# Task description:
The lines to repeat are those below from the one containing "Annotate the map" down to the one containing "Annotate the page", both included; reproduce them exactly and nothing else.

# Supplied information:
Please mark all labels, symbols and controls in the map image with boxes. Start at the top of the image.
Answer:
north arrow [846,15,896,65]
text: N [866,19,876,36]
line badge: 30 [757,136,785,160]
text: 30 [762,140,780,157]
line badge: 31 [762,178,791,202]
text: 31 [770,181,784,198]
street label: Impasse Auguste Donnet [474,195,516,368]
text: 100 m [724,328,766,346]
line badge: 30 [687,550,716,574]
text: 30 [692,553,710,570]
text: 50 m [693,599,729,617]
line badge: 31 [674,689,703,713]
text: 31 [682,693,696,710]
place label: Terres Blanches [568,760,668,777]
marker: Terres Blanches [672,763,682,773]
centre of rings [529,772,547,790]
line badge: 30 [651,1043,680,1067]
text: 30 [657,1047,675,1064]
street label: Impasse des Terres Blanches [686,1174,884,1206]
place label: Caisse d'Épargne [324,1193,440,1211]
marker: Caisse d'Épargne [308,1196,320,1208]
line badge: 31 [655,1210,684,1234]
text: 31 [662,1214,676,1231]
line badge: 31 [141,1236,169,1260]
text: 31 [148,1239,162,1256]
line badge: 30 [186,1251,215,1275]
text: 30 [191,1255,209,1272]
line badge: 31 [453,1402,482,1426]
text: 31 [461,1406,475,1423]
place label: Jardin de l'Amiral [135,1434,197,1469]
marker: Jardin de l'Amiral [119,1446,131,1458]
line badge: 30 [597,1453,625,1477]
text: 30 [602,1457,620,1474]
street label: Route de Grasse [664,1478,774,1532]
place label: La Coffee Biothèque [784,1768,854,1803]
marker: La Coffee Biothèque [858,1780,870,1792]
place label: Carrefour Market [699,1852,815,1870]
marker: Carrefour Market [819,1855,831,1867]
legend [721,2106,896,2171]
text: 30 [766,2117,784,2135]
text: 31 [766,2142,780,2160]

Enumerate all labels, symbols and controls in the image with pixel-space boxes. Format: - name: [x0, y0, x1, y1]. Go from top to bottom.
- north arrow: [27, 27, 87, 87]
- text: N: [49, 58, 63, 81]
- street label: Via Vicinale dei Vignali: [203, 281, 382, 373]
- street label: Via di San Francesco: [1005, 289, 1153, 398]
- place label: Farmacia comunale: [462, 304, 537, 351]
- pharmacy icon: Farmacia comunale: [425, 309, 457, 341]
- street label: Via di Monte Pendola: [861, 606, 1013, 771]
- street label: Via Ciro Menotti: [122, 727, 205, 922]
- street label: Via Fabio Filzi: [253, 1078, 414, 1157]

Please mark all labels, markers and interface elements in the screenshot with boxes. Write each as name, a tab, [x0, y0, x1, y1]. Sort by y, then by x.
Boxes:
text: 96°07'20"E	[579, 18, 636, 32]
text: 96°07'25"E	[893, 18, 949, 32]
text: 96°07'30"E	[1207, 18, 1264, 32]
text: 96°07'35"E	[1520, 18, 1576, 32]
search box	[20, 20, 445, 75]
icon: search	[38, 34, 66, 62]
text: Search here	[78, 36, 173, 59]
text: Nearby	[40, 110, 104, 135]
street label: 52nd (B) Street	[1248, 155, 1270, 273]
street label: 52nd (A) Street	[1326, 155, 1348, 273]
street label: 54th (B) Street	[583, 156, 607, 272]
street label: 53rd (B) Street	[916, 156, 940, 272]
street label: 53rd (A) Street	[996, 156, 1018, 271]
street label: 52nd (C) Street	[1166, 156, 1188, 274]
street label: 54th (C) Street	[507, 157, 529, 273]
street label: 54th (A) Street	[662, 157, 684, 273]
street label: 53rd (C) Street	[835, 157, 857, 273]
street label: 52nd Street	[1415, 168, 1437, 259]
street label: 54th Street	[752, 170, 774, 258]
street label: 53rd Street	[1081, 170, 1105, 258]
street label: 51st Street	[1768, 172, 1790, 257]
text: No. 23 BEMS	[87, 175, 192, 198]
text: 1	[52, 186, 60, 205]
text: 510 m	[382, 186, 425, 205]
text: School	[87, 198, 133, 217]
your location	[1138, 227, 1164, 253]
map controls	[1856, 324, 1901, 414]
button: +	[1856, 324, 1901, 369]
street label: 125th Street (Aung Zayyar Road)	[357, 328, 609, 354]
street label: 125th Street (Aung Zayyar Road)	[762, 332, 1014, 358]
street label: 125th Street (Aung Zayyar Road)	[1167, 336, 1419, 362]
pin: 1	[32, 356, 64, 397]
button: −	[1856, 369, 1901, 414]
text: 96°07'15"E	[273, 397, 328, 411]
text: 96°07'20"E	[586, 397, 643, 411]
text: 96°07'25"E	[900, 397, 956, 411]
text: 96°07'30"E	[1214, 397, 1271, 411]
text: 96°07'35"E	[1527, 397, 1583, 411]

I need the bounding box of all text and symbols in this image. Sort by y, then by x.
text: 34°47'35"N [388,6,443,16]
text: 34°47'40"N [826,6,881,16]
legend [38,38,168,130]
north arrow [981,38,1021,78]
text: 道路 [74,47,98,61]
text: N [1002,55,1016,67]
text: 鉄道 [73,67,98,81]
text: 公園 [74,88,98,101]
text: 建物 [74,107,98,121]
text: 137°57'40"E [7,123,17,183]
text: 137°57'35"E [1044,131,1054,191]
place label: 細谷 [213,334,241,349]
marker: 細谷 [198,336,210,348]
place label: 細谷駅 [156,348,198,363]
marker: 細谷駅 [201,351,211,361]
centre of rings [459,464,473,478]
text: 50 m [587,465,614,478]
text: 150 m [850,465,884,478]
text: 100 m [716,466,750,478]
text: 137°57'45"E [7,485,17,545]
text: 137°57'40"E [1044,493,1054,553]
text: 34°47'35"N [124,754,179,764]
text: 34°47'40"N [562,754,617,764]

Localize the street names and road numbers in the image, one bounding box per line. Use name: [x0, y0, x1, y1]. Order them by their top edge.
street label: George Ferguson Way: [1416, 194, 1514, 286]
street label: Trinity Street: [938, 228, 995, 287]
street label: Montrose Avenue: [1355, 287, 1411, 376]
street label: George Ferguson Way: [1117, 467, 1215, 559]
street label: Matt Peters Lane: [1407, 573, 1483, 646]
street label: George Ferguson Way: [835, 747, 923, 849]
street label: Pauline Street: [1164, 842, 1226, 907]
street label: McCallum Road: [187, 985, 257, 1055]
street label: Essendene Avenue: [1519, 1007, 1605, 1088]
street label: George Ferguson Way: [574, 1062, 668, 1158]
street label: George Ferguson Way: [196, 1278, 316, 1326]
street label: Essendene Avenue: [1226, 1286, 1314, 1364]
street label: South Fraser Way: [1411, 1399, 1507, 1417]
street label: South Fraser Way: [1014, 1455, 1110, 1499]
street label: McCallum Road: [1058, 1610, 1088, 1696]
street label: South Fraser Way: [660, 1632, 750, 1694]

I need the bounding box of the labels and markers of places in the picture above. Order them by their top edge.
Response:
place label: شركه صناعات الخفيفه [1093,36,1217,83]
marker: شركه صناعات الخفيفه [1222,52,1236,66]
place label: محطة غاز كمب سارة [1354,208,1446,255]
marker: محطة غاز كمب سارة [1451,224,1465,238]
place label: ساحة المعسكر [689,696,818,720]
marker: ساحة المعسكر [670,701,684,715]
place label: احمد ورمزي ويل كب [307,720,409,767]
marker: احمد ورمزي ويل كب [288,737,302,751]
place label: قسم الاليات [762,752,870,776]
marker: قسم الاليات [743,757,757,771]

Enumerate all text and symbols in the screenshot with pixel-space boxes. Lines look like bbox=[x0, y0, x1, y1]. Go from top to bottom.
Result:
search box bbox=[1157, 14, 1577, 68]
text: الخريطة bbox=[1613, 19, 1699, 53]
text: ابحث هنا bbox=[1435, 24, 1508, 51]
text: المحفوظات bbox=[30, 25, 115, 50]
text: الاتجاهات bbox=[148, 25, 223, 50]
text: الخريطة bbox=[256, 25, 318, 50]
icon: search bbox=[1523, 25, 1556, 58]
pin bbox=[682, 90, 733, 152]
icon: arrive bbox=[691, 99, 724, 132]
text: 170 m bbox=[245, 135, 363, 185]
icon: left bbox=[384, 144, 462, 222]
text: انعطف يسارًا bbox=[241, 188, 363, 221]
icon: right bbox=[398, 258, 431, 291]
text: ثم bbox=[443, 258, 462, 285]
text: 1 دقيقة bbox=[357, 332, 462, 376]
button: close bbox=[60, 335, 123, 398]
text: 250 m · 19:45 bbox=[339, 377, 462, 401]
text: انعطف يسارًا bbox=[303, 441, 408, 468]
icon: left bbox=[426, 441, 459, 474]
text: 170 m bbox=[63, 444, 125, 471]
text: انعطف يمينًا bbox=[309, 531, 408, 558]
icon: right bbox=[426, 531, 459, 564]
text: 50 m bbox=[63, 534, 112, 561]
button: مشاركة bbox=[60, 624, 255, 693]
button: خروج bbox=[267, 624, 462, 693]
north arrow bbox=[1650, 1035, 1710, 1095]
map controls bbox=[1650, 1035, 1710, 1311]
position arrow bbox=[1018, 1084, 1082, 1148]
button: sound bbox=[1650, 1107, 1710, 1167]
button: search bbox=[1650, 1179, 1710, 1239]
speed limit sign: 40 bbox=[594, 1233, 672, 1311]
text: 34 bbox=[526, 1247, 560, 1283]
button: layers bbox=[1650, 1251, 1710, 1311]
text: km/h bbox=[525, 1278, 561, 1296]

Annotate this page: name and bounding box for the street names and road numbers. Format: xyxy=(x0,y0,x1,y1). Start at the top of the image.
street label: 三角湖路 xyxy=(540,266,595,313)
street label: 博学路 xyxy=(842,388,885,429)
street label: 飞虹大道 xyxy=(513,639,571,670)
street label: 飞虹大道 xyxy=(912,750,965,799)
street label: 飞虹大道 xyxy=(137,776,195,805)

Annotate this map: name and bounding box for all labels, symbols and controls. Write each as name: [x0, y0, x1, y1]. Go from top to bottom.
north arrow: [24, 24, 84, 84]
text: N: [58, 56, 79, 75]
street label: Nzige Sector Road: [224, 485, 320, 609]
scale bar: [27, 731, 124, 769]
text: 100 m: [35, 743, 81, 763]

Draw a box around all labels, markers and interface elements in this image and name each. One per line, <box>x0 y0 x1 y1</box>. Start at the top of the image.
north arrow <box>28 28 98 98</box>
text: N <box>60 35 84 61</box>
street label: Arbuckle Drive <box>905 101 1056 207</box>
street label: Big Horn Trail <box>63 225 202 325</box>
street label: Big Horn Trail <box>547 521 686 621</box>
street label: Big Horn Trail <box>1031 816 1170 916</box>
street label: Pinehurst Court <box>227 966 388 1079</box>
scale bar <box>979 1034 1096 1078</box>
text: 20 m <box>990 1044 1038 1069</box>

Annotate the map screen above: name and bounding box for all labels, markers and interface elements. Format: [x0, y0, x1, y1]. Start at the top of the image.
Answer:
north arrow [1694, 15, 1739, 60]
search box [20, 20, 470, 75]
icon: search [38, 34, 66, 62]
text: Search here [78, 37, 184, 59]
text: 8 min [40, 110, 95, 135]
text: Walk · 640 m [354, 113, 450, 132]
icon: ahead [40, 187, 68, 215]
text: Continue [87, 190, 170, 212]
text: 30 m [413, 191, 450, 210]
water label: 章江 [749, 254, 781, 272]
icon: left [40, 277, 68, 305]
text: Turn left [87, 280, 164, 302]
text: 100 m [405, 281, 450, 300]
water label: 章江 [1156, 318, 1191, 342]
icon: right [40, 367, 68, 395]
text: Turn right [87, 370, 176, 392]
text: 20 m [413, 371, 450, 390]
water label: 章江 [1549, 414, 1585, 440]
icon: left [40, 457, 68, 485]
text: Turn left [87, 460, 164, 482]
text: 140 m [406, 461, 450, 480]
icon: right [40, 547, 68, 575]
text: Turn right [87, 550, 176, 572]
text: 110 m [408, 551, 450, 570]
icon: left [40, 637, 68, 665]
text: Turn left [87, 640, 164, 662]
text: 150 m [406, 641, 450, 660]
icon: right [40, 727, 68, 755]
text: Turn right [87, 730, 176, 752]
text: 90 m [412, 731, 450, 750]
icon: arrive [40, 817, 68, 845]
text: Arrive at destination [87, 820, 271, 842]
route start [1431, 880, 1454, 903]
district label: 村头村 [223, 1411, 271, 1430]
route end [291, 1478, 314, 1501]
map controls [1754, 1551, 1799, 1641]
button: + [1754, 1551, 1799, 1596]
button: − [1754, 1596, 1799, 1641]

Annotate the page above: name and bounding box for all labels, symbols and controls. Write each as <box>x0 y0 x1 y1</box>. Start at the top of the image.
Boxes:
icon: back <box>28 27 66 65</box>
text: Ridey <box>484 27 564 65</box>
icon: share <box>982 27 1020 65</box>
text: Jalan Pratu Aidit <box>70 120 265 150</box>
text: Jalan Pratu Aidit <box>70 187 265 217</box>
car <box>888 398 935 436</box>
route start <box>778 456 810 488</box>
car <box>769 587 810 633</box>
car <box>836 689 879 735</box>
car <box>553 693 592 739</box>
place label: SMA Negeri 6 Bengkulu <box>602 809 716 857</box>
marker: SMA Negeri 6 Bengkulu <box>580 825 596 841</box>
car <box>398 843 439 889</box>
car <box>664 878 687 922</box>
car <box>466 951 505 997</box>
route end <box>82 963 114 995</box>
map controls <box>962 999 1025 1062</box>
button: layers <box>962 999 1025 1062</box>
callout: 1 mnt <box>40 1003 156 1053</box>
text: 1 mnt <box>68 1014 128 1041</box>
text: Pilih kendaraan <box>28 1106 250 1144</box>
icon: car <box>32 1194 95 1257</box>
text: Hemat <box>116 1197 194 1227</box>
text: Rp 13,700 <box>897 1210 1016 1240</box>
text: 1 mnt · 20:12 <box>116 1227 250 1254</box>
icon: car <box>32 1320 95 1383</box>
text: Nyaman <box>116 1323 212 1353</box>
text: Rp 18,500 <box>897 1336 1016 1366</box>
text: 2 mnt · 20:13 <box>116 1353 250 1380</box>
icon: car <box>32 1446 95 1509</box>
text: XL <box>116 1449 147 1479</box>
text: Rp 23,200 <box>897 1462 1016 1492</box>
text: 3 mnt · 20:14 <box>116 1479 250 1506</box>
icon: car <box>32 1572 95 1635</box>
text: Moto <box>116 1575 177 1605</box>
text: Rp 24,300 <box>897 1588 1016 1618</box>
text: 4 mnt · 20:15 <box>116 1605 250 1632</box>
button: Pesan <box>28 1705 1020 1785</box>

# Task answer:
Annotate the map screen above: name and bounding box for all labels, markers and interface elements. Format: [x0, y0, x1, y1]. Start at the top of the image.
Answer:
north arrow [1694, 15, 1739, 60]
search box [20, 20, 470, 75]
icon: search [38, 34, 66, 62]
text: Search here [78, 37, 184, 59]
text: 8 min [40, 110, 95, 135]
text: Walk · 640 m [354, 113, 450, 132]
icon: ahead [40, 187, 68, 215]
text: Continue [87, 190, 170, 212]
text: 30 m [413, 191, 450, 210]
water label: 章江 [749, 254, 781, 272]
icon: left [40, 277, 68, 305]
text: Turn left [87, 280, 164, 302]
text: 100 m [405, 281, 450, 300]
water label: 章江 [1156, 318, 1191, 342]
icon: right [40, 367, 68, 395]
text: Turn right [87, 370, 176, 392]
text: 20 m [413, 371, 450, 390]
water label: 章江 [1549, 414, 1585, 440]
icon: left [40, 457, 68, 485]
text: Turn left [87, 460, 164, 482]
text: 140 m [406, 461, 450, 480]
icon: right [40, 547, 68, 575]
text: Turn right [87, 550, 176, 572]
text: 110 m [408, 551, 450, 570]
icon: left [40, 637, 68, 665]
text: Turn left [87, 640, 164, 662]
text: 150 m [406, 641, 450, 660]
icon: right [40, 727, 68, 755]
text: Turn right [87, 730, 176, 752]
text: 90 m [412, 731, 450, 750]
icon: arrive [40, 817, 68, 845]
text: Arrive at destination [87, 820, 271, 842]
route start [1431, 880, 1454, 903]
district label: 村头村 [223, 1411, 271, 1430]
route end [291, 1478, 314, 1501]
map controls [1754, 1551, 1799, 1641]
button: + [1754, 1551, 1799, 1596]
button: − [1754, 1596, 1799, 1641]

Annotate the page above: name and bounding box for all labels, symbols and controls. Write each as <box>x0 y0 x1 y1</box>. Start at the top of the image.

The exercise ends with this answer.